What is expected >>
Return every line from the one with "- Отключить inbound" through the one with "inbound к пользователю", inclusive, exactly as it appears below.

Data shown >>
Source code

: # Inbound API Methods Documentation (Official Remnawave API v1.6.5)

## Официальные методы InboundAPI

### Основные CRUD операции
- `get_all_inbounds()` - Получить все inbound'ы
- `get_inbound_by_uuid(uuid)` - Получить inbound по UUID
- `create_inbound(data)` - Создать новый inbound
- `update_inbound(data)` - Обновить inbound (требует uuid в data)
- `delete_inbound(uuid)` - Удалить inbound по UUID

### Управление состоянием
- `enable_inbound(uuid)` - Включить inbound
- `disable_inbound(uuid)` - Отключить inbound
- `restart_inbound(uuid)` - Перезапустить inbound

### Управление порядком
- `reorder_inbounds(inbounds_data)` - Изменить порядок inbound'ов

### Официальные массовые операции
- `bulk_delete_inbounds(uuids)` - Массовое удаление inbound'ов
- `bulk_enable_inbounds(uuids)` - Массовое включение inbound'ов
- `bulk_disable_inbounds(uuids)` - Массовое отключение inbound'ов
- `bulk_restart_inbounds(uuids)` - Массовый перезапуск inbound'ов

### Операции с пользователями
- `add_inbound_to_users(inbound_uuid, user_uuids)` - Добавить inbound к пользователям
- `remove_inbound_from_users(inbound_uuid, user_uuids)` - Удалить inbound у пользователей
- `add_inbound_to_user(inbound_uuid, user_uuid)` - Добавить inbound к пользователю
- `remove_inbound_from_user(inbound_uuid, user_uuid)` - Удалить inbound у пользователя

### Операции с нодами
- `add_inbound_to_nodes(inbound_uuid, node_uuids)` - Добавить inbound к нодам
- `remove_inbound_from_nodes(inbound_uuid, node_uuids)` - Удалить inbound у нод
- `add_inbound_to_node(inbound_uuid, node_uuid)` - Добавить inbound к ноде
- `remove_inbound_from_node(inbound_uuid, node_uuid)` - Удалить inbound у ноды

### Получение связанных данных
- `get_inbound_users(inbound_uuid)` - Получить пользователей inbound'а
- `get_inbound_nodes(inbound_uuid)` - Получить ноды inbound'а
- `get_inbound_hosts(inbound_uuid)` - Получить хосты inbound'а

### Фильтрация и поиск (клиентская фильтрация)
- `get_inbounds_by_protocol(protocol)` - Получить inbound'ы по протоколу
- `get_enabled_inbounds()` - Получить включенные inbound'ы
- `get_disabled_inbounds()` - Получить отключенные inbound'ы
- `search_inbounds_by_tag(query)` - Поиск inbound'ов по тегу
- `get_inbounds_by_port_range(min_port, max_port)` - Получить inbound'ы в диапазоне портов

Solution for this exercise >>
- `disable_inbound(uuid)` - Отключить inbound
- `restart_inbound(uuid)` - Перезапустить inbound

### Управление порядком
- `reorder_inbounds(inbounds_data)` - Изменить порядок inbound'ов

### Официальные массовые операции
- `bulk_delete_inbounds(uuids)` - Массовое удаление inbound'ов
- `bulk_enable_inbounds(uuids)` - Массовое включение inbound'ов
- `bulk_disable_inbounds(uuids)` - Массовое отключение inbound'ов
- `bulk_restart_inbounds(uuids)` - Массовый перезапуск inbound'ов

### Операции с пользователями
- `add_inbound_to_users(inbound_uuid, user_uuids)` - Добавить inbound к пользователям
- `remove_inbound_from_users(inbound_uuid, user_uuids)` - Удалить inbound у пользователей
- `add_inbound_to_user(inbound_uuid, user_uuid)` - Добавить inbound к пользователю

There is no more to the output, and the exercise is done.